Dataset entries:
□ □ □ □ □ □ □

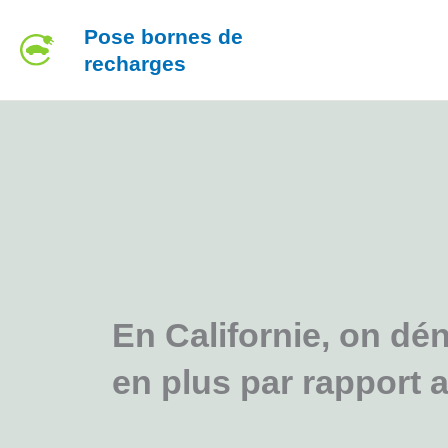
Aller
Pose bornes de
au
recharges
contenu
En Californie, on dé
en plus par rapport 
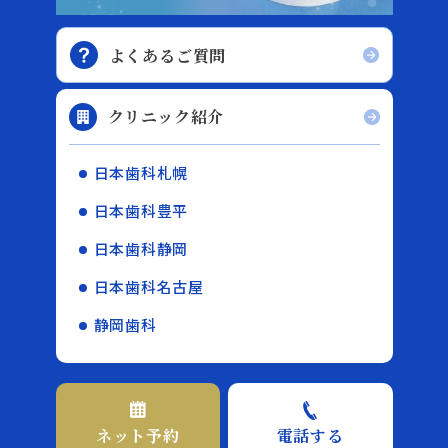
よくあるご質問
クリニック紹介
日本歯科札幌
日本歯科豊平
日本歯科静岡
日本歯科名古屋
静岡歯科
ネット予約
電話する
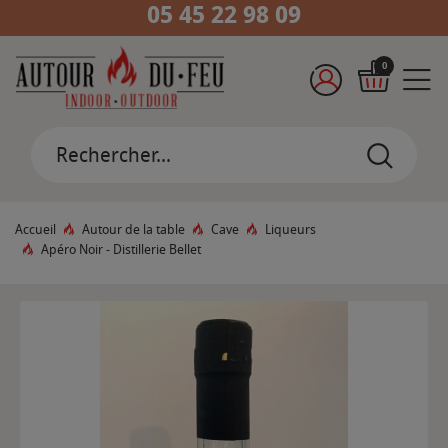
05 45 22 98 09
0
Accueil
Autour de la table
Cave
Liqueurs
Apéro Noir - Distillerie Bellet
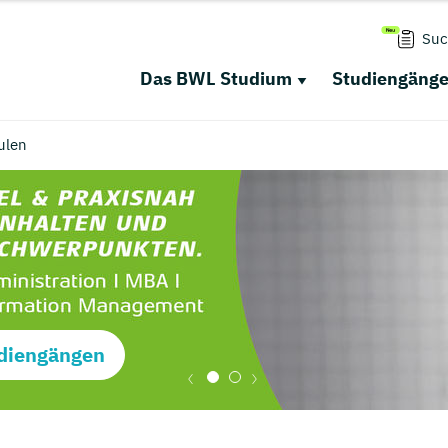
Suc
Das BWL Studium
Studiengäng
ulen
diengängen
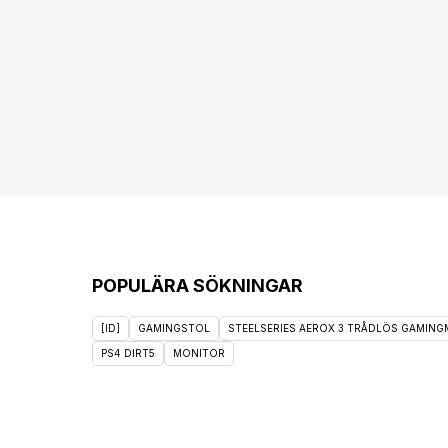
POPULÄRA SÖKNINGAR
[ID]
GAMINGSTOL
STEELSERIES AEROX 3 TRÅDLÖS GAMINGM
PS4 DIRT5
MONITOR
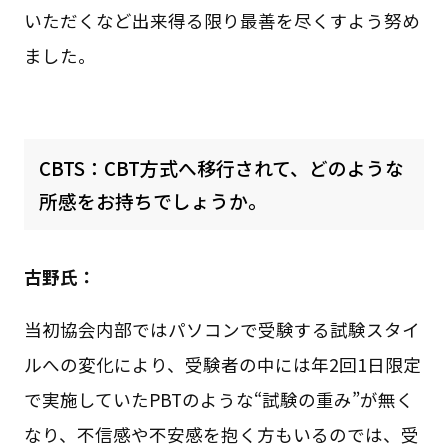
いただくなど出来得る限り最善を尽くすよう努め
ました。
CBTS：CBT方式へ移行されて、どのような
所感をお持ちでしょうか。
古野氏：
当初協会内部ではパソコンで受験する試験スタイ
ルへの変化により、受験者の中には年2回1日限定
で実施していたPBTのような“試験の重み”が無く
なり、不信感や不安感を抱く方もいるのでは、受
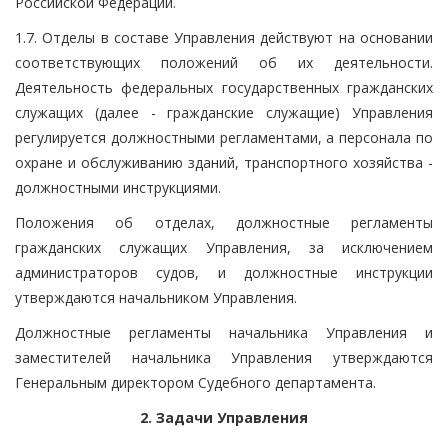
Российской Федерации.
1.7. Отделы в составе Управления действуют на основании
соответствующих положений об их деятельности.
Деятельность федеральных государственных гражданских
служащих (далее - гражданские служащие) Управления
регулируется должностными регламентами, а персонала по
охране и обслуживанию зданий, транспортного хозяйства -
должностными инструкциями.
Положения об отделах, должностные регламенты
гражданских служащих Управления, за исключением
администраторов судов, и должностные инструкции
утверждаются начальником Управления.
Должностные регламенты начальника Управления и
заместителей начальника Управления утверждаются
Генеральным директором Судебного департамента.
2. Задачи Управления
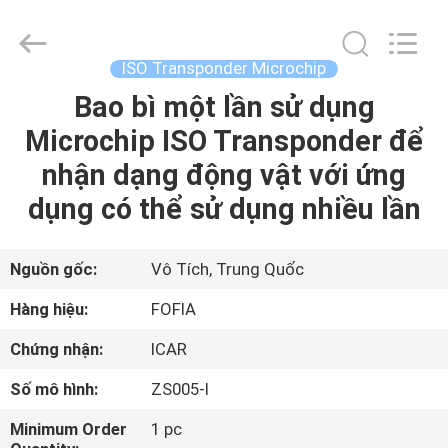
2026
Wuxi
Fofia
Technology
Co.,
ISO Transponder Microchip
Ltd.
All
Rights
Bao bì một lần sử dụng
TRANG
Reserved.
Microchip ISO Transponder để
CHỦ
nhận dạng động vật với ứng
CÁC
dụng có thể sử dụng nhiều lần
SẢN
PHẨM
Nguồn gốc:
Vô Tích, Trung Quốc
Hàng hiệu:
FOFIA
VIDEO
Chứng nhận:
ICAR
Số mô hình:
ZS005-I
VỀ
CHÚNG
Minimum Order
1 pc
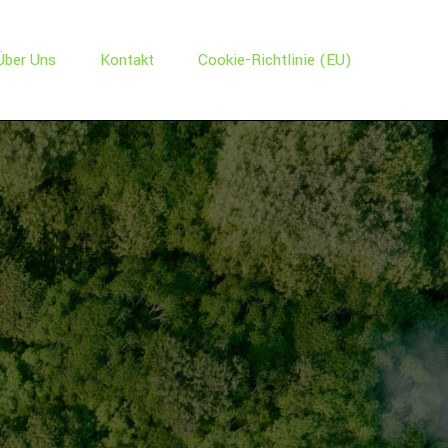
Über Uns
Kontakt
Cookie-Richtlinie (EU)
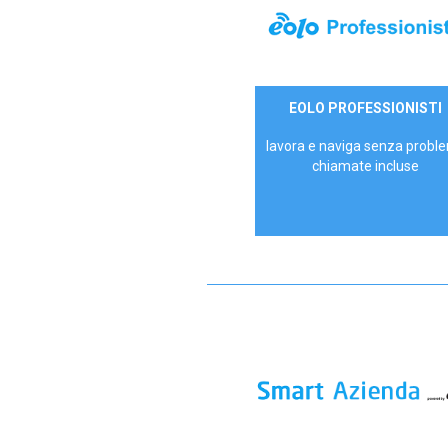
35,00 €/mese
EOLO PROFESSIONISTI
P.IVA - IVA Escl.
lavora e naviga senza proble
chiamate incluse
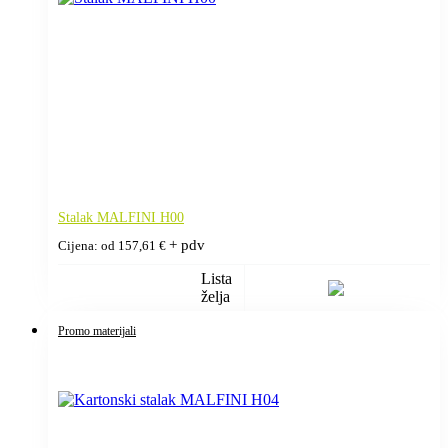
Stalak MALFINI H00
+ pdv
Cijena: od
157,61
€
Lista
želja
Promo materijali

□ □ □ □ □ □ □

INSTRUCTIONS FOR THE TASK:
Print only the lines from the first line of the data above through the one containing "соответствующих положений об их деятельности.", exactly as they are, with pictures omitted.

TASK RESULT:
Aller
Pose bornes de
au
recharges
contenu
En Californie, on dé
en plus par rapport 
よくあるご質問
クリニック紹介
日本歯科札幌
日本歯科豊平
日本歯科静岡
日本歯科名古屋
静岡歯科
ネット予約
電話する
05 45 22 98 09
0
Accueil
Autour de la table
Cave
Liqueurs
Apéro Noir - Distillerie Bellet
Suc
Das BWL Studium
Studiengäng
ulen
diengängen
POPULÄRA SÖKNINGAR
[ID]
GAMINGSTOL
STEELSERIES AEROX 3 TRÅDLÖS GAMINGM
PS4 DIRT5
MONITOR
いただくなど出来得る限り最善を尽くすよう努め
ました。
CBTS：CBT方式へ移行されて、どのような
所感をお持ちでしょうか。
古野氏：
当初協会内部ではパソコンで受験する試験スタイ
ルへの変化により、受験者の中には年2回1日限定
で実施していたPBTのような“試験の重み”が無く
なり、不信感や不安感を抱く方もいるのでは、受
Российской Федерации.
1.7. Отделы в составе Управления действуют на основании
соответствующих положений об их деятельности.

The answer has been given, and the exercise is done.